“Janai Nelson Named Associate Director-Counsel at NAACP Legal Defense Fund”

Big news via emailed press release:

The NAACP Legal Defense and Educational Fund, Inc. today announced that Janai Nelson, a law professor and expert on election law and voting rights issues, has been named Associate Director-Counsel of the organization.

            Ms. Nelson’s appointment marks a return to LDF, where she began as an NAACP LDF/Fried Frank Fellow in 1998, joined the staff as an assistant counsel in 2002, and served as director of LDF’s Political Participation Group from 2003 to 2005.

            “We are thrilled to welcome Janai Nelson back to the LDF family in a new role that will take full advantage not only of her deep knowledge of voting rights and constitutional law but also her skills as an advocate and leader,” said Sherrilyn A. Ifill, President and Director-Counsel of NAACP LDF.  “I know that Janai will be a tremendous asset to LDF in continuing our precedent-setting legal and legislative advocacy as well as in advancing new strategic initiatives.”

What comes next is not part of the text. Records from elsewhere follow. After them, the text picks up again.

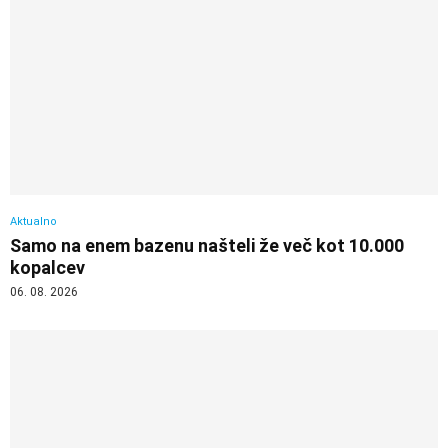
Aktualno
Samo na enem bazenu našteli že več kot 10.000
kopalcev
06. 08. 2026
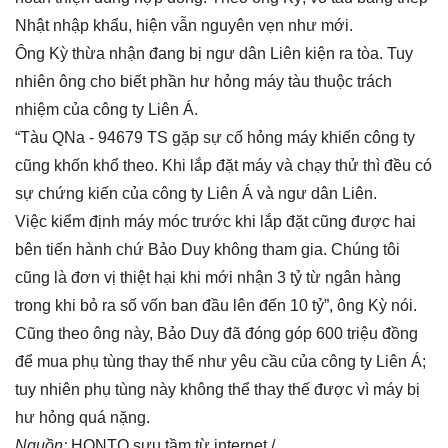
Nhật nhập khẩu, hiện vẫn nguyên vẹn như mới.
Ông Kỳ thừa nhận đang bị ngư dân Liên kiện ra tòa. Tuy
nhiên ông cho biết phần hư hỏng máy tàu thuộc trách
nhiệm của công ty Liên Á.
“Tàu QNa - 94679 TS gặp sự cố hỏng máy khiến công ty
cũng khốn khổ theo. Khi lắp đặt máy và chạy thử thì đều có
sự chứng kiến của công ty Liên Á và ngư dân Liên.
Việc kiểm định máy móc trước khi lắp đặt cũng được hai
bên tiến hành chứ Bảo Duy không tham gia. Chúng tôi
cũng là đơn vị thiệt hại khi mới nhận 3 tỷ từ ngân hàng
trong khi bỏ ra số vốn ban đầu lên đến 10 tỷ”, ông Kỳ nói.
Cũng theo ông này, Bảo Duy đã đóng góp 600 triệu đồng
để mua phụ tùng thay thế như yêu cầu của công ty Liên Á;
tuy nhiên phụ tùng này không thể thay thế được vì máy bị
hư hỏng quá nặng.
Nguồn:
HONTO sưu tầm từ internet./.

            Ms. Nelson will come on board full-time on August 13 and will work from the organization’s headquarters in lower Manhattan.

            “It is truly a privilege to return to LDF to build on its legacy of excellence and help to advance its critical mission of racial justice, equality, and human rights,” said Ms. Nelson.  “For nearly 75 years, the NAACP Legal Defense Fund has been at the heart of the struggle to transform society and reinforce our democratic ideals.  I look forward to working hand-in-hand with LDF’s talented attorneys, dedicated staff, and valued partners to continue that journey of progress.”

            Ms. Nelson comes to NAACP LDF from St. John’s University School of Law, where for the past eight years she has been a law professor, Associate Dean for Faculty Scholarship, and Associate Director of the Ronald H. Brown Center for Civil Rights and Economic Development.  She is recipient of the 2013 Derrick A. Bell Award from the American Association of Law Schools (AALS) Section on Minority Groups and was recently named one of Lawyers of Color’s 50 Under 50 minority professors making an impact in legal education. 

            In the year prior to joining St. John’s faculty, Ms. Nelson was a Fulbright Scholar at the Legal Resources Center in Accra, Ghana, where she researched the political disfranchisement of persons with criminal convictions and the advancement of democracy in Ghana.

            In her previous role as Director of LDF’s Political Participation Group, Nelson oversaw all voting related litigation and matters, litigated voting rights and redistricting cases, and worked on criminal justice issues on behalf of African Americans and other under-served communities.  She served as lead counsel in Hayden v. Pataki, a felon disfranchisement case that challenged New York State laws that deny the right to vote to people who are incarcerated and on parole for a felony conviction.  She was also part of the team of civil rights attorneys representing African- and Haitian-American voters in NAACP v. Hood (a class action suit that arose out of the 2000 general elections) and one of the counsel representing a death row inmate whose sentence was commuted in 2003 by the U.S. Supreme Court in Banks v. Dretke.

            She has been published on issues of domestic and comparative election law, democracy, race, and criminal justice and is a contributor to Thomson Reuters and Huffington Post.  Ms. Nelson has also appeared on CNN, InsideOut, public radio and other media as an election law expert; she regularly speaks at conferences and symposia nationwide.

            Ms. Nelson received a B.A. from New York University and a J.D. from UCLA School of Law.  She is a native New Yorker who lives in Brooklyn with her husband and two children, 8 and 10.